'''

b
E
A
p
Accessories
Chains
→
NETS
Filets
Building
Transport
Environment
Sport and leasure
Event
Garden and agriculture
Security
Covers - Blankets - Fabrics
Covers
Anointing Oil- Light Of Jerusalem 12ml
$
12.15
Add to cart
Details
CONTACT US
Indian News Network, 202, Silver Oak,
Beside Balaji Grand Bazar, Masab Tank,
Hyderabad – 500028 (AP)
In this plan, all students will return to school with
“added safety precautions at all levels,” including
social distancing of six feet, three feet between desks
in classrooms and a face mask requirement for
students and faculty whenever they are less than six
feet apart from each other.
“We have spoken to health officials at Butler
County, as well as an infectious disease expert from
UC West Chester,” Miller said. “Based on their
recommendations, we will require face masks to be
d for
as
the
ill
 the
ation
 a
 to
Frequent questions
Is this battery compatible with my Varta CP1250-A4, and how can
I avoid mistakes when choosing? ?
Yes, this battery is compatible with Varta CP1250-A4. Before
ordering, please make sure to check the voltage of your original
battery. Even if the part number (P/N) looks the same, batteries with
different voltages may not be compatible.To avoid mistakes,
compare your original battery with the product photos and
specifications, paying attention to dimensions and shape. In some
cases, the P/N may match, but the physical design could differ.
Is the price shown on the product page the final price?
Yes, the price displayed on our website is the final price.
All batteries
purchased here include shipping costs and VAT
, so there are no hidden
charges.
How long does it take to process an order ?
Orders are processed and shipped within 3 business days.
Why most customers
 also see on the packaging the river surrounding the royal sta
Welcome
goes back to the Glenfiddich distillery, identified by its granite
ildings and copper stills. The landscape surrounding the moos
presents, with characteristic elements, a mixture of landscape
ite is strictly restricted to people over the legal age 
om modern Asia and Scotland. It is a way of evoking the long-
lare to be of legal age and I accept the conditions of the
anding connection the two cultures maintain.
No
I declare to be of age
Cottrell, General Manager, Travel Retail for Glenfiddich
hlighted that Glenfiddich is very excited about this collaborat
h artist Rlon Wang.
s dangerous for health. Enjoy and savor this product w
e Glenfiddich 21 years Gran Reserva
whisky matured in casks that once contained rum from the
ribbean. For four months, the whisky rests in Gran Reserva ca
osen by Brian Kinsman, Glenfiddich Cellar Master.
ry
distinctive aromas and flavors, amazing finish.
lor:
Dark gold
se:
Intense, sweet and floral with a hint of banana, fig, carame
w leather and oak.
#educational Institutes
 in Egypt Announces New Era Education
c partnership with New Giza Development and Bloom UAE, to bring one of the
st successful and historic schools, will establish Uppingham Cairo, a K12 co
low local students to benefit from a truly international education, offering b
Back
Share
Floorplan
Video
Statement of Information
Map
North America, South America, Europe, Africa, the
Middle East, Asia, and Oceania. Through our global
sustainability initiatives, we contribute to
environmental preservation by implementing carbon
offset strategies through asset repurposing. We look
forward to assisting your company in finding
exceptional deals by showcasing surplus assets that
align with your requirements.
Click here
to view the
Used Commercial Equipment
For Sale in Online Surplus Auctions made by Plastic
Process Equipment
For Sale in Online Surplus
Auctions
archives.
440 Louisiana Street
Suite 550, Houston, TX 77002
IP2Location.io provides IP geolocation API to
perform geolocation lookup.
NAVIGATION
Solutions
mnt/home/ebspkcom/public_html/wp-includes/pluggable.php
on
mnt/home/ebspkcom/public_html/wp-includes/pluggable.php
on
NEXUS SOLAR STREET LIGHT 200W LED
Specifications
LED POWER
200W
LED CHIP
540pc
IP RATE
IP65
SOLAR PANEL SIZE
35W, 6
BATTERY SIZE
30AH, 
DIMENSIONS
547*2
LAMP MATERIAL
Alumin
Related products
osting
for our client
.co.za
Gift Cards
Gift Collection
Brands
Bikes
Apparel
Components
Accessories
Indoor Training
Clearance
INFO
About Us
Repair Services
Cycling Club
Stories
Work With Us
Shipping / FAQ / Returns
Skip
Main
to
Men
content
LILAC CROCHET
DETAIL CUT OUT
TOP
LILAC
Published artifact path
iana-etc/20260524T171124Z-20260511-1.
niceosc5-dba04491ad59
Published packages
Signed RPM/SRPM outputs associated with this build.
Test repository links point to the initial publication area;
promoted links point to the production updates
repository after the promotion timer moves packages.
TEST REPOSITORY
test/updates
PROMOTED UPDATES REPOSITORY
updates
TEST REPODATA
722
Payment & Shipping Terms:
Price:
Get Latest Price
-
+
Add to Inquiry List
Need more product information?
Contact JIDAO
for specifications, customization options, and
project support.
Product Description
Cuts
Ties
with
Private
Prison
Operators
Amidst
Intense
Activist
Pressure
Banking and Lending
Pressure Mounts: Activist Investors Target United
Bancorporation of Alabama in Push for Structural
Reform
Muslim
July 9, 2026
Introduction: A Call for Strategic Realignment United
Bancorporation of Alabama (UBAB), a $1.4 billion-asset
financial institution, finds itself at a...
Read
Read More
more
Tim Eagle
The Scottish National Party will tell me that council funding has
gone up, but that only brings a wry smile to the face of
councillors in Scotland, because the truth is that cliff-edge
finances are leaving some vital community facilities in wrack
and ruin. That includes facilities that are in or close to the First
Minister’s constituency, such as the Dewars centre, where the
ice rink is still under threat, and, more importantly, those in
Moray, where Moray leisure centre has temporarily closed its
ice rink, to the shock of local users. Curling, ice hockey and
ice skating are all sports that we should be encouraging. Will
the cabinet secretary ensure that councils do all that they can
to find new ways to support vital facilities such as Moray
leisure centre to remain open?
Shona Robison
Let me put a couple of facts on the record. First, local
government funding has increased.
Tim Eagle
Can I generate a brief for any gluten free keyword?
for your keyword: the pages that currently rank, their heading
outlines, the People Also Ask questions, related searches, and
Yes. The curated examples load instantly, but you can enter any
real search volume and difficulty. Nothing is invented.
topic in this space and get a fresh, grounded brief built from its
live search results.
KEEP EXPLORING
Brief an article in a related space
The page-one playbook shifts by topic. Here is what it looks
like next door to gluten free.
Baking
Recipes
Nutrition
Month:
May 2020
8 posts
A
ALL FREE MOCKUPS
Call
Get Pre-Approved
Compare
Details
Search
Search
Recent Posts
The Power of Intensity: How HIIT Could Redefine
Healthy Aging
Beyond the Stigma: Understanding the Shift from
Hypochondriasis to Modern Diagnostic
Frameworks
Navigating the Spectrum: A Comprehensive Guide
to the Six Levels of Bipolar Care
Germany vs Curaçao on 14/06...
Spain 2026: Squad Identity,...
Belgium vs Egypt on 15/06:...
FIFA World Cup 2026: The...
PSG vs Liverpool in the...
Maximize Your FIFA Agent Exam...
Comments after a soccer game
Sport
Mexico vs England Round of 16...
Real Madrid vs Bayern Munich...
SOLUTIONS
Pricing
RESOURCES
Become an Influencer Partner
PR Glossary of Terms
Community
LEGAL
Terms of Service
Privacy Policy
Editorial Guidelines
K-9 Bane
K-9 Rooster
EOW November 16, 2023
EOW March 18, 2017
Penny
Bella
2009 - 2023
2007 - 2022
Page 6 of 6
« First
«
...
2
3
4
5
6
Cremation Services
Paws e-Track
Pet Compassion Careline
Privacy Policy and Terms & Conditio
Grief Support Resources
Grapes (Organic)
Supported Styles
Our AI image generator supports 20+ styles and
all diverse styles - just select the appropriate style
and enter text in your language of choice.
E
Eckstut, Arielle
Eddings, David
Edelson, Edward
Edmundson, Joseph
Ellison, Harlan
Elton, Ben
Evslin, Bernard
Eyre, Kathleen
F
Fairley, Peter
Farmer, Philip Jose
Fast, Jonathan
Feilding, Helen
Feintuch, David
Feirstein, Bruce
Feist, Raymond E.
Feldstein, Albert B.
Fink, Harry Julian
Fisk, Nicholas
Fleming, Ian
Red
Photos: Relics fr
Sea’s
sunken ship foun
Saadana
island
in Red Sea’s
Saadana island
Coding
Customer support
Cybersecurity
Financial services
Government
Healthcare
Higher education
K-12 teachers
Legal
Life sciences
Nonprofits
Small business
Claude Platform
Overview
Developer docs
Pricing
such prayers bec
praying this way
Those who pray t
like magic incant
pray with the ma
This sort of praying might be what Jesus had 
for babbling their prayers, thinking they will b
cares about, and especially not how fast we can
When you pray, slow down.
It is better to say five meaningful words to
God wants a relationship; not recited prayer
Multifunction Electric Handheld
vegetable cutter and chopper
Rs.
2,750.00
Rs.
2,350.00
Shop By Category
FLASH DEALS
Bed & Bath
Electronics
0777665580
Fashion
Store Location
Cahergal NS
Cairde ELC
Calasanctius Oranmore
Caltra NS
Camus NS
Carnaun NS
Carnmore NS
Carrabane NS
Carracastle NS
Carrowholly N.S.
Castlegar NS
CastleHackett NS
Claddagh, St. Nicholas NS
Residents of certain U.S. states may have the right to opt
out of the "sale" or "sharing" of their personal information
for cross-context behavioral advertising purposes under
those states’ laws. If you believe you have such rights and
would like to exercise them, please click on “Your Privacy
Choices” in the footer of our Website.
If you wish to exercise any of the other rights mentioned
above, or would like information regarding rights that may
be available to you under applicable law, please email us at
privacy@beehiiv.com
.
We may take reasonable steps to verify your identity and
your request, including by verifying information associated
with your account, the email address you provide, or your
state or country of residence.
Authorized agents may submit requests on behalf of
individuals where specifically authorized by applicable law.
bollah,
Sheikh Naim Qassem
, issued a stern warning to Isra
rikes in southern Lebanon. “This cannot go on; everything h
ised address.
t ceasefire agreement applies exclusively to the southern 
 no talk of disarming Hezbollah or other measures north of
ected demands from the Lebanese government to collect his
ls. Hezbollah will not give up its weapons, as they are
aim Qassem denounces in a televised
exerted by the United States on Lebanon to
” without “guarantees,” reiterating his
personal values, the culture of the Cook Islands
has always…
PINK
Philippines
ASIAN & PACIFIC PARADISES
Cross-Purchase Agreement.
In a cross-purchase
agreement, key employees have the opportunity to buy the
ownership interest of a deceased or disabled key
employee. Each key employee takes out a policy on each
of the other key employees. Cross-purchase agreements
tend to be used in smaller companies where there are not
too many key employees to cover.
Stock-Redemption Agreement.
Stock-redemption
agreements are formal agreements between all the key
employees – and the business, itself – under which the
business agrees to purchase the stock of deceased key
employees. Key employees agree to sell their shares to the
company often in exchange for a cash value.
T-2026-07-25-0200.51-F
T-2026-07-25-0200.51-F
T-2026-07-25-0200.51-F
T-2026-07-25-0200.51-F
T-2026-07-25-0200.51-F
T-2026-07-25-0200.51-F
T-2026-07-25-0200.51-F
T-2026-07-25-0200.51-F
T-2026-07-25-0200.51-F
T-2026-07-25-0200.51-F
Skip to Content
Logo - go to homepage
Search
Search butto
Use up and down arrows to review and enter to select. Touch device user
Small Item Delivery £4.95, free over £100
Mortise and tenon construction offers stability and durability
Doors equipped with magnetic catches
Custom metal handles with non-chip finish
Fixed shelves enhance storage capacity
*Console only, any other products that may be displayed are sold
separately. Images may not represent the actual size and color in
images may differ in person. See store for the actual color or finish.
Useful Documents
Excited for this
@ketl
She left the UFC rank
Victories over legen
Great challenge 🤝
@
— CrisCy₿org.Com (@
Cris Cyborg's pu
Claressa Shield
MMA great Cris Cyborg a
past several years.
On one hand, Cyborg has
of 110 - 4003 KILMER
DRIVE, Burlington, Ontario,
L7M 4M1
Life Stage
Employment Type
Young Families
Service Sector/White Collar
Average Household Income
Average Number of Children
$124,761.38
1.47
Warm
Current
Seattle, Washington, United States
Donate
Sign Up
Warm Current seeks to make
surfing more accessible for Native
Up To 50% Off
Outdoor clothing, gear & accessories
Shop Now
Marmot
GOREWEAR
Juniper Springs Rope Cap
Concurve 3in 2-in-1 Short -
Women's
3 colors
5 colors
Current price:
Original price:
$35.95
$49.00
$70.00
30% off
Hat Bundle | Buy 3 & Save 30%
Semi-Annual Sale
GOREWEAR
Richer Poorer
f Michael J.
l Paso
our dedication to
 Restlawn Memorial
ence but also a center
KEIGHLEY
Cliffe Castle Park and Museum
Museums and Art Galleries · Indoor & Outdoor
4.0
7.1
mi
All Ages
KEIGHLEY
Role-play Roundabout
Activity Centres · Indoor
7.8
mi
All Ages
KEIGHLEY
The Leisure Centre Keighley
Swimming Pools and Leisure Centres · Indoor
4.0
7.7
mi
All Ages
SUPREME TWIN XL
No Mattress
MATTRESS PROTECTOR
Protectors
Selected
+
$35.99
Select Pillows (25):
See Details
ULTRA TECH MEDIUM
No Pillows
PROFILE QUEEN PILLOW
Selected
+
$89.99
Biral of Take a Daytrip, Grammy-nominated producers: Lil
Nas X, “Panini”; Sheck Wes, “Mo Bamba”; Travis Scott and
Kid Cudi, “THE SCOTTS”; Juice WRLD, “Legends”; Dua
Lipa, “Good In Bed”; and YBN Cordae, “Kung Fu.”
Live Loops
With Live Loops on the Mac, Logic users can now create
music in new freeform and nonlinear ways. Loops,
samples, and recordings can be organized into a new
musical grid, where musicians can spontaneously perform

'''

§ What the task requires
Copy out every line of the items above that contains the word "there".

§ Task response
, so there are no hidden
tend to be used in smaller companies where there are not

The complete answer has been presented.